Sunday, August 24, 2008

Changes in Thad' s Condition

After two months of improving, it appears that Thad is now getting worse. He spent a weekend of not sleeping, becoming very child-like and stressing me out greatly. Turns out that he had two things wrong:

1) An infecton in his kidneys. Not uncommon given that he wears a cathater. In fact, that he hasn't had one before is a bit of a surprise. A few days of antibioltics cleared that up nicely.

2) Very high levels of ammonia in his blood. This was getting into his brain and causing the confusion, forgetfulness nad child-like behavior. What does this mean? Well, some oof it could be from the infection. But when you add in the sleeplessness - it means his liver is getting worse.

We were warned some time ago, that as he neared the end, this could happen. He is now taking a liquid which is helping to remove the ammonia. It is helping, but will only work for a relatively brief time. Eventually, the ammonia will be too much and he will go into a coma. Then he will die. How long do we have? I don't know. We just go one day at a tim.

Wednesday, August 06, 2008

Happy Bithday Thad!

We hadn't thought that this would be celebrated this year. But tomorrow (August 7) is Thad's birthday. He'll be 54. He is still going strong, still improving somewhat. He can now walk around unaided, get out of most chairs and the sofa by himself and the otr day made it down the front steps of the house without someone supporting him.

These are big improvements, but his test levels don't appear to be changing - at least we haven't been told that they are. So his liver is still failing, but maybe it has stalled (I hope) Whatever is happening, we are still taking one day at a time.

Wednesday, July 23, 2008

Thad continues to remain with us

Just putting in a brief post. My dear husband (long time boyfriend) Thad continues to be here, even though the doctors had orginally given him only a week to live - over a month ago. We have had our one month anniversary (we married on June 12)

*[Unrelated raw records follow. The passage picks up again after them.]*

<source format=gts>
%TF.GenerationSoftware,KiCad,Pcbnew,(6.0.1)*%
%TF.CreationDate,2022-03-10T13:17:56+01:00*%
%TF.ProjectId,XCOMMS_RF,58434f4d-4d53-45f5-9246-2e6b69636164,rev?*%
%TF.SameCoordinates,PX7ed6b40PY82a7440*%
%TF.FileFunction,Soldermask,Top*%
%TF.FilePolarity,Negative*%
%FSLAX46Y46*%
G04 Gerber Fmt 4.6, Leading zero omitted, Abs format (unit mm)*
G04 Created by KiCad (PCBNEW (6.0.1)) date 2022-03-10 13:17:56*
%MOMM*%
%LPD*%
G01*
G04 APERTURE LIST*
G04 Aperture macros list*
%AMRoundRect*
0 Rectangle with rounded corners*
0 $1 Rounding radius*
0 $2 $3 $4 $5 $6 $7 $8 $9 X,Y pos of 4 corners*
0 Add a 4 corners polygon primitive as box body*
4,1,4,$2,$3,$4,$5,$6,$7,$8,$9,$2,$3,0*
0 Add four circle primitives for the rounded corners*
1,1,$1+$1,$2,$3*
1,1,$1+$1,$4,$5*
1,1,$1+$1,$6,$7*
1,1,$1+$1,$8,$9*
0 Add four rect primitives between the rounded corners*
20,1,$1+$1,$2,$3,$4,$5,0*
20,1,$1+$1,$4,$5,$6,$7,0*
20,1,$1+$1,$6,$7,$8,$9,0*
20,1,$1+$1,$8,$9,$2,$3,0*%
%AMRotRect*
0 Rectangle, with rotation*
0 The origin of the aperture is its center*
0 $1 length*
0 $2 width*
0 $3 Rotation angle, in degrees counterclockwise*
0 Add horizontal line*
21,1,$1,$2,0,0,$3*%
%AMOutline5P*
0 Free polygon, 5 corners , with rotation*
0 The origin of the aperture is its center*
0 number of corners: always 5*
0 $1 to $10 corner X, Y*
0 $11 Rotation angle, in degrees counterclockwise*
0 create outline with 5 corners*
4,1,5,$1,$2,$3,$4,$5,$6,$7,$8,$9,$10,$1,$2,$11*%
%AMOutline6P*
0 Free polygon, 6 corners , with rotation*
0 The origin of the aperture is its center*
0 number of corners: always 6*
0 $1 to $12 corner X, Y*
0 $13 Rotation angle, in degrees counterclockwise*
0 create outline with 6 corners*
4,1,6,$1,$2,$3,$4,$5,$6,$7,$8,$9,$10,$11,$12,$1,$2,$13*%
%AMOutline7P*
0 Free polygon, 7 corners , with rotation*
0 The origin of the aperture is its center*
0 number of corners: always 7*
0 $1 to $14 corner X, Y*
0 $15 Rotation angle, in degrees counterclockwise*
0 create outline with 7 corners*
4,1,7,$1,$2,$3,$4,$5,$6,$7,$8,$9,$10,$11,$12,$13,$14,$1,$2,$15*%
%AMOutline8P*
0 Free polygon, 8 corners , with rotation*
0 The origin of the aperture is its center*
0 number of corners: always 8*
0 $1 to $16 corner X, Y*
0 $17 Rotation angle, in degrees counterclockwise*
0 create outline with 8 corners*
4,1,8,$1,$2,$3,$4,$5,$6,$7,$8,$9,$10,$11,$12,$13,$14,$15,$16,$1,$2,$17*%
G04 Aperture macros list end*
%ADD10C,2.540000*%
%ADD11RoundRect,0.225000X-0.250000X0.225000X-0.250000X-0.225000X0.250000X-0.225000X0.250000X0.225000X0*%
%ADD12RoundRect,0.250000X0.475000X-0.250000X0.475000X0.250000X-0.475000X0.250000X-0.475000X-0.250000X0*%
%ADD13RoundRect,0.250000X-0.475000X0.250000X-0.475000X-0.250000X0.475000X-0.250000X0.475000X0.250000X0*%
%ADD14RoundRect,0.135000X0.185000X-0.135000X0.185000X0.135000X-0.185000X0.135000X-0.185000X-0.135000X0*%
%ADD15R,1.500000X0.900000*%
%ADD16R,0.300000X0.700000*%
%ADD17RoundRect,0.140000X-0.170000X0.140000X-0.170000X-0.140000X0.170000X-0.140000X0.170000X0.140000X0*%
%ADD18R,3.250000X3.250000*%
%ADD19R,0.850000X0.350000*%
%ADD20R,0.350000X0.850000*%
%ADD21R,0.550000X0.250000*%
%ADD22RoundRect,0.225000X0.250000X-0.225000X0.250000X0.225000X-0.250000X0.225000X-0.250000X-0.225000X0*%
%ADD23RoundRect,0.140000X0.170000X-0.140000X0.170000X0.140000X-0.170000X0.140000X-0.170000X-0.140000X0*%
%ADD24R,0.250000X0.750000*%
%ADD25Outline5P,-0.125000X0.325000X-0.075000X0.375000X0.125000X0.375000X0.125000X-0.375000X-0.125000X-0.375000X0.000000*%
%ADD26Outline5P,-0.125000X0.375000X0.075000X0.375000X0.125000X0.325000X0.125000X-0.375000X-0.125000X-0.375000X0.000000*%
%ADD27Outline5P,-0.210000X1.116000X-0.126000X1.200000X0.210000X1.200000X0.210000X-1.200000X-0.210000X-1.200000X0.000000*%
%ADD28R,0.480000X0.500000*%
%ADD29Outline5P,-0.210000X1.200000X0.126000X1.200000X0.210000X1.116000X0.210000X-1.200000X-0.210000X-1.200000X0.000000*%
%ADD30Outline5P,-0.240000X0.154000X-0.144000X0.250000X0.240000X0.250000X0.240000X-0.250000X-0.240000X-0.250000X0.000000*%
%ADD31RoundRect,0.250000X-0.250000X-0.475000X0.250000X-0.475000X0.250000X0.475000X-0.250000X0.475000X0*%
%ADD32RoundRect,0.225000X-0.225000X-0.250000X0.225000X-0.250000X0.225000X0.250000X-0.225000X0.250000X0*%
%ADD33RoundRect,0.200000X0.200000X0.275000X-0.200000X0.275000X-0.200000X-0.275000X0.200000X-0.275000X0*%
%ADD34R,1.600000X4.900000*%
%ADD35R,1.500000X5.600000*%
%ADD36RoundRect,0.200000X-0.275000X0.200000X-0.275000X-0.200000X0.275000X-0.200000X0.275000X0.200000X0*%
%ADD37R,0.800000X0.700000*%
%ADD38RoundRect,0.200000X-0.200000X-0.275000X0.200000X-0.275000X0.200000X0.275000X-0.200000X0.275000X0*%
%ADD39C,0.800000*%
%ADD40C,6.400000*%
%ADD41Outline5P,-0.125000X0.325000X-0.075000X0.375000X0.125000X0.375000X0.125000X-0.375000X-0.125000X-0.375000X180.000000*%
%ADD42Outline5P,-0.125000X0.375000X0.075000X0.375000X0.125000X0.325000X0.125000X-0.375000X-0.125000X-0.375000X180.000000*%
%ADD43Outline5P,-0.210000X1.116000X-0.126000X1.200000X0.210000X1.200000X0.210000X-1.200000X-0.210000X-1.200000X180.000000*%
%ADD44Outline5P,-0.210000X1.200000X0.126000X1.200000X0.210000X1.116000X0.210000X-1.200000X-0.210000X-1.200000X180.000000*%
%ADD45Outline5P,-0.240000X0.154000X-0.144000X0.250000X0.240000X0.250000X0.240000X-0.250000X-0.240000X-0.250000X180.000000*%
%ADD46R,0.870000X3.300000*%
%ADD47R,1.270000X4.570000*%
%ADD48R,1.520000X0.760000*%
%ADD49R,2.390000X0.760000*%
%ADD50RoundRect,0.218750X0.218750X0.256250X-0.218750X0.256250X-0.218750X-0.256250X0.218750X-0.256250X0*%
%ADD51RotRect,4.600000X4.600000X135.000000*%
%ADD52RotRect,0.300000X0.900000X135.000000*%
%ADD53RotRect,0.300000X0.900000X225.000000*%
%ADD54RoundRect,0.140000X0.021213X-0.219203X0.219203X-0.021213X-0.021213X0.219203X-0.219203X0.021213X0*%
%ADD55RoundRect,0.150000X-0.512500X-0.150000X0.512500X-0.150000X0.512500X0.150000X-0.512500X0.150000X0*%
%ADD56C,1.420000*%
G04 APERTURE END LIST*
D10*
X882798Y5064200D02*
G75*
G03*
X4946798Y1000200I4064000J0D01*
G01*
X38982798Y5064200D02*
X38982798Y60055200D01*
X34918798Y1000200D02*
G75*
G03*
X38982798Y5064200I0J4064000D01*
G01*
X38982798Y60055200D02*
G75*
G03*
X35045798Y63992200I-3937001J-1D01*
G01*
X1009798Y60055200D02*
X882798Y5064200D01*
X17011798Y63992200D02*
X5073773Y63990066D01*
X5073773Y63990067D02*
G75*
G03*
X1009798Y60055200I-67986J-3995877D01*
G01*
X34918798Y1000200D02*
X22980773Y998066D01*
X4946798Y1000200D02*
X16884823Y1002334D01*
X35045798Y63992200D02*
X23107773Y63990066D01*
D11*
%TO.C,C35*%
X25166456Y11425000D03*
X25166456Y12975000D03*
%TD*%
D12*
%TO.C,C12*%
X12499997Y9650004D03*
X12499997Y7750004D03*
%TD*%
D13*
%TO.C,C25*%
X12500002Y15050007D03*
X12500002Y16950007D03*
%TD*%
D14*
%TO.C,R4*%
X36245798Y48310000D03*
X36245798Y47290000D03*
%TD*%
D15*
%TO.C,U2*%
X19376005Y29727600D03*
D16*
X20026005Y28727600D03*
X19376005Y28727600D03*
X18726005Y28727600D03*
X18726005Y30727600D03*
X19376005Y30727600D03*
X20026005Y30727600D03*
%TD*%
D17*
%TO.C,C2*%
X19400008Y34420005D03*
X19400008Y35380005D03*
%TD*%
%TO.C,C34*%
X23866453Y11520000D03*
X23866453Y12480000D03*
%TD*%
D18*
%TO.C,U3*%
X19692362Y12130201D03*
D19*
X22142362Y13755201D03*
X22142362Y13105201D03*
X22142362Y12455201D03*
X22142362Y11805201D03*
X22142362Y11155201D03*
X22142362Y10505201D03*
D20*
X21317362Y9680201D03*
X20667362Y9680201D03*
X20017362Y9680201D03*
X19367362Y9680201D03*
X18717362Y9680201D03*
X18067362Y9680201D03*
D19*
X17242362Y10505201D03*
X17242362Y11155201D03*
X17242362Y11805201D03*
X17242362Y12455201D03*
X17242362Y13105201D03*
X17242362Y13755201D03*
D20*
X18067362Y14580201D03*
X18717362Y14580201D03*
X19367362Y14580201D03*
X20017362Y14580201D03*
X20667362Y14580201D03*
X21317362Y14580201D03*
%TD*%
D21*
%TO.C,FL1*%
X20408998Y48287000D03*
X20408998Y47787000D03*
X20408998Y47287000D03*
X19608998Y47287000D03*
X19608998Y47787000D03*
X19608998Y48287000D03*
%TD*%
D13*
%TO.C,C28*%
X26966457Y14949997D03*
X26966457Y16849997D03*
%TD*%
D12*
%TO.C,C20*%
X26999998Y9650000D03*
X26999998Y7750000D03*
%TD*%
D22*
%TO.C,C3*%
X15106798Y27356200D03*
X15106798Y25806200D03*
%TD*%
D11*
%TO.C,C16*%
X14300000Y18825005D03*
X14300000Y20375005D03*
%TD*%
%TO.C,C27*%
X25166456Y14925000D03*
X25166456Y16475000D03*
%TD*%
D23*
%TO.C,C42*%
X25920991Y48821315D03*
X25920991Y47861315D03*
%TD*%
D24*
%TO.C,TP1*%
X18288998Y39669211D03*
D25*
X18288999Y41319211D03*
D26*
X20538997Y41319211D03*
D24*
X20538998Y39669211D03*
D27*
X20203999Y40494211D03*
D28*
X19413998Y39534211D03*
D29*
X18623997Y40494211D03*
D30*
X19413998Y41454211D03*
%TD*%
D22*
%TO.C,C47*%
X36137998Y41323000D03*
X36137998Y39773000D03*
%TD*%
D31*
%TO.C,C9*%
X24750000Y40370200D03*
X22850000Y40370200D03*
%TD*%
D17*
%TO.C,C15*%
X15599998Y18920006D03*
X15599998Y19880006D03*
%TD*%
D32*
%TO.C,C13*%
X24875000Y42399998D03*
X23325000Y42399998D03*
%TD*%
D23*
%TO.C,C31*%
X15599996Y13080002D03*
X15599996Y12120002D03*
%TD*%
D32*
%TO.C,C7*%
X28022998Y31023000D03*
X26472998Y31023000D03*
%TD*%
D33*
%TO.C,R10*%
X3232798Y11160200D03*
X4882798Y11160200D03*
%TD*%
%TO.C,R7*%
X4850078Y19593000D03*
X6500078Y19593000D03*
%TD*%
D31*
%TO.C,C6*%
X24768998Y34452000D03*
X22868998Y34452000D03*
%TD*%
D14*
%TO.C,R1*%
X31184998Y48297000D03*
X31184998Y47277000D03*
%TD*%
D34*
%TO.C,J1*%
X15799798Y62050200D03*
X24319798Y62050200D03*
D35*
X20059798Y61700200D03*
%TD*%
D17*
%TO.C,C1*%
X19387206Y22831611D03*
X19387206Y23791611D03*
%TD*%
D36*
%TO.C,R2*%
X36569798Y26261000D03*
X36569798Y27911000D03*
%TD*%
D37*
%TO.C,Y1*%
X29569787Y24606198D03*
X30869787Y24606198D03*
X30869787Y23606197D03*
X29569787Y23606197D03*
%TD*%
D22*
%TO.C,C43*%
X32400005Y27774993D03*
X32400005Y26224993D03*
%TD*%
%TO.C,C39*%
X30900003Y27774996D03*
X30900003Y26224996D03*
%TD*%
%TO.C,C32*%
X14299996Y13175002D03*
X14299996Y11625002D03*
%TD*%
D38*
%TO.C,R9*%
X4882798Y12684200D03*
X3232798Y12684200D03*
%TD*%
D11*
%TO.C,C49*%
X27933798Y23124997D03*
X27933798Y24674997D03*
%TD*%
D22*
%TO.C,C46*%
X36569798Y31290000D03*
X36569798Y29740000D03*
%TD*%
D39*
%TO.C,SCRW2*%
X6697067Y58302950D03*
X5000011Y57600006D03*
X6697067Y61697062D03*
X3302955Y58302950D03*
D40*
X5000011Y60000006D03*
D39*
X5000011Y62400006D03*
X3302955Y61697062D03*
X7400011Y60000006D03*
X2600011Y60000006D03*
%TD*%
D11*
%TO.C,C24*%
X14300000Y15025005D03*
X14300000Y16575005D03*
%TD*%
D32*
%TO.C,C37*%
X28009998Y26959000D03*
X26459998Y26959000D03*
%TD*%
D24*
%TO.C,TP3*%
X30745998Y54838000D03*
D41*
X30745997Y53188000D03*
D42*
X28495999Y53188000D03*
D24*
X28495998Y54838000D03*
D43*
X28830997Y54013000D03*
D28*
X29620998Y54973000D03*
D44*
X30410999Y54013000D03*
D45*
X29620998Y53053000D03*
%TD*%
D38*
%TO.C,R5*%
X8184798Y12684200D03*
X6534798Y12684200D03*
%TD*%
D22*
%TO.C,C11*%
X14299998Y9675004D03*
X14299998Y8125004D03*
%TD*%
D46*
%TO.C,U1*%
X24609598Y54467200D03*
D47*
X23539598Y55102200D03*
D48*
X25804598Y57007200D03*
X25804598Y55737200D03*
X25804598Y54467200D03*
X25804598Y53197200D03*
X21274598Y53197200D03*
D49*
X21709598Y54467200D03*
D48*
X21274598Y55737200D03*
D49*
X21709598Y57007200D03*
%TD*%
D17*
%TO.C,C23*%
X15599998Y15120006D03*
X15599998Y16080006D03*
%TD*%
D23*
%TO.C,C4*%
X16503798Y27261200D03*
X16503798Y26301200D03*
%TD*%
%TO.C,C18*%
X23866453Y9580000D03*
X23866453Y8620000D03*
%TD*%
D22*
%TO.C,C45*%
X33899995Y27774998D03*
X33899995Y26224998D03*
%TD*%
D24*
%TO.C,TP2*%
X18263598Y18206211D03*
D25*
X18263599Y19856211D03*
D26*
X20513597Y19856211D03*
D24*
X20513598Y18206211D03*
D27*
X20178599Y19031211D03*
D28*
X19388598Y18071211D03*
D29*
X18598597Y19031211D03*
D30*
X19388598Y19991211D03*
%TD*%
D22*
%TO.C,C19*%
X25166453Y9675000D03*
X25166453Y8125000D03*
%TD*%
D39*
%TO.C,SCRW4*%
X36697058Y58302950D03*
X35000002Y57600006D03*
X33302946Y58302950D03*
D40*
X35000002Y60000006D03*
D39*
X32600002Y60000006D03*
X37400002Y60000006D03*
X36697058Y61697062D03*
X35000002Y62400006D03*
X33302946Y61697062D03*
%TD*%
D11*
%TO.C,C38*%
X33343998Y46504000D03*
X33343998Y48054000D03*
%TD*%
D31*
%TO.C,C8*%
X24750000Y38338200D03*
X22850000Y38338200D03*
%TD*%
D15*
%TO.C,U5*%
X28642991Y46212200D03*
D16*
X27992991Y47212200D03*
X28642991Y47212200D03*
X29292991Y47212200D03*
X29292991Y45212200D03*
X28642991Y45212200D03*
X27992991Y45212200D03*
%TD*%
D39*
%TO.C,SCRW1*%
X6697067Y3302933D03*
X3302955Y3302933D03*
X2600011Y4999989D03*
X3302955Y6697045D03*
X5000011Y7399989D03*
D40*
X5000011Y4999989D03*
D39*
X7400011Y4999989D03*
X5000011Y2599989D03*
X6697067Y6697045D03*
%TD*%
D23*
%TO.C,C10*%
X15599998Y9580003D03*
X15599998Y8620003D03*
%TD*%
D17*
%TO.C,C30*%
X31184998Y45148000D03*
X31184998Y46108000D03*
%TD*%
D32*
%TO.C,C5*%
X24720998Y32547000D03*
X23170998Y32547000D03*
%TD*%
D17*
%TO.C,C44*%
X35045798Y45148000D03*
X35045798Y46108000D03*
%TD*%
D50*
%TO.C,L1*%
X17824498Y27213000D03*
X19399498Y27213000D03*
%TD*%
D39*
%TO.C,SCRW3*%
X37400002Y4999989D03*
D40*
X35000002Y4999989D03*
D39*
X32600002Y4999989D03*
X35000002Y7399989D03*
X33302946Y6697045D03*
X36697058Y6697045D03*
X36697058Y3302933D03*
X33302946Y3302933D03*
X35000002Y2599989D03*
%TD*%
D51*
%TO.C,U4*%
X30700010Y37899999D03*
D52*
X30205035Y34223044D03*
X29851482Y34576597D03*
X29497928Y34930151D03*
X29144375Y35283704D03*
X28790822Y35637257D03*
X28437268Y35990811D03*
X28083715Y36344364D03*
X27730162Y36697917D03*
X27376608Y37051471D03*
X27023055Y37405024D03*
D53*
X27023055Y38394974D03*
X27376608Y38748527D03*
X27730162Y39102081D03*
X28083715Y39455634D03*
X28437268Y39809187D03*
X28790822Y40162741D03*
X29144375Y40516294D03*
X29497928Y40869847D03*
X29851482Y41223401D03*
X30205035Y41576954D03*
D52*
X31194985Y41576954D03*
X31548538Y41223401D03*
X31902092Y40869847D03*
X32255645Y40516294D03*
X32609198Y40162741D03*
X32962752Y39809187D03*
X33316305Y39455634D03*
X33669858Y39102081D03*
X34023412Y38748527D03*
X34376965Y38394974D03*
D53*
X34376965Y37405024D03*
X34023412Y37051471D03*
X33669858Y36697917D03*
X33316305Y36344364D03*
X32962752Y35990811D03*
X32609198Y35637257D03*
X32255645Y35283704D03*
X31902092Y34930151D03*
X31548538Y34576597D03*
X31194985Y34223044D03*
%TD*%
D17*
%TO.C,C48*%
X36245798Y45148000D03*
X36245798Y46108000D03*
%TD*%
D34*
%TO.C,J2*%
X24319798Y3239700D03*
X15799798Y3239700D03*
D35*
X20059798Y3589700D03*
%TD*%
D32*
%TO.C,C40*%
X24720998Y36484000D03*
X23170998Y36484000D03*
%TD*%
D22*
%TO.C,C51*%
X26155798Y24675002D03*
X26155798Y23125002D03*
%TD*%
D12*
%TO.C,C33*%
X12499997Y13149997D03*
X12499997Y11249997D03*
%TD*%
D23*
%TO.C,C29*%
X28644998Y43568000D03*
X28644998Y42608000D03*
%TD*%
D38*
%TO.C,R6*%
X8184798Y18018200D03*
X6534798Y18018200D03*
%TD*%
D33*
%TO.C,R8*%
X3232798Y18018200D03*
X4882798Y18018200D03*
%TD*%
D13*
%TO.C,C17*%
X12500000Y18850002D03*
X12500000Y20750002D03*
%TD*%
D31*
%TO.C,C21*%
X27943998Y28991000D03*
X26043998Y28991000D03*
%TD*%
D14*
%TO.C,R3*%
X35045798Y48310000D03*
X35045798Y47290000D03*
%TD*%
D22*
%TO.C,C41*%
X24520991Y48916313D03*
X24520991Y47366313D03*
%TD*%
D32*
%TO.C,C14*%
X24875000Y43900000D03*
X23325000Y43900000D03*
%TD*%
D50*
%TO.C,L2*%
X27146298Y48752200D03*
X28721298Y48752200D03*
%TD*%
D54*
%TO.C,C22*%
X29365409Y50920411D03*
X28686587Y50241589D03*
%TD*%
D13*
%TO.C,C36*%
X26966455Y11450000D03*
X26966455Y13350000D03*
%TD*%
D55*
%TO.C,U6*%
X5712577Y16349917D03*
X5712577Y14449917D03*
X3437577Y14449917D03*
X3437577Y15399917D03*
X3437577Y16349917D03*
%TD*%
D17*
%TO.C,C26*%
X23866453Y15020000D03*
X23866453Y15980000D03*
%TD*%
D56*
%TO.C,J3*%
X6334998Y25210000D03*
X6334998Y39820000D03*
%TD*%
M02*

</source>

It seems a bit strange to be counting your anniversary in weeks and months rather than years, but considering that we had originally planned to count our time together in hours and days, I will definately take the weeks and months. Can we reach counting it in years? By every account - no. Thad has onlya short ime left, that is certain. What isn't certain is exactly how long. When he first was in the hospital, they thought maybe four months. Then if became maybe a week. Now he is beyond that prediction.

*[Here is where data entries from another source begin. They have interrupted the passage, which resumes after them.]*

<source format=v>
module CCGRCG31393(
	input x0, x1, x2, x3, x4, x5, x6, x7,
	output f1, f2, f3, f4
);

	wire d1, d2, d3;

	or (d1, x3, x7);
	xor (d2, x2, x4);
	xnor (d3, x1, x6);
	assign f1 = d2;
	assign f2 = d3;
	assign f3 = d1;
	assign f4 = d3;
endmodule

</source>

I am not working right now. I am on family leave to help care for Thad. No one else can be with him overnight and that is when I work (10PM - 8AM) I am off for three months, which puts my return to work date as mid-September. As things stand now, Thad may well still be here then. If he is, and ifI still need to be home with him, we'll see if I can change my work schedule to during the days and maybe part time. Not sure right now and I will deal with that when the time comes.

Tuesday, July 01, 2008

Updates and Changes

My friends whose baby had the cancer of the liver unfortuntely lost that baby a few weeks ago. Everything was tried, but nothing helped. The cancer was just too much. They are working thru their grief and looking at future children. Both their own biological children and adoption. Their son, even though he is gone now, touched so many people. His father is currently workng on writing a book about the whole experience. I think I'll be one of the first to get it when he gets it out. I'm sure I'll laugh and cry all over again.

If you've been to my blog space before, you know I have always been Becky S. Now I'm Becky L. My long time boyfriend and I finally got married. And did so in a very short amount of time. The reason for the quick marriage: he's dying. His liver is failing and we don't know how much time he has left. At one time the doctors thought he had about a week. But that was three weeks ago. He is still here, so we take each day as it comes. For now, just having the time together is all that matters.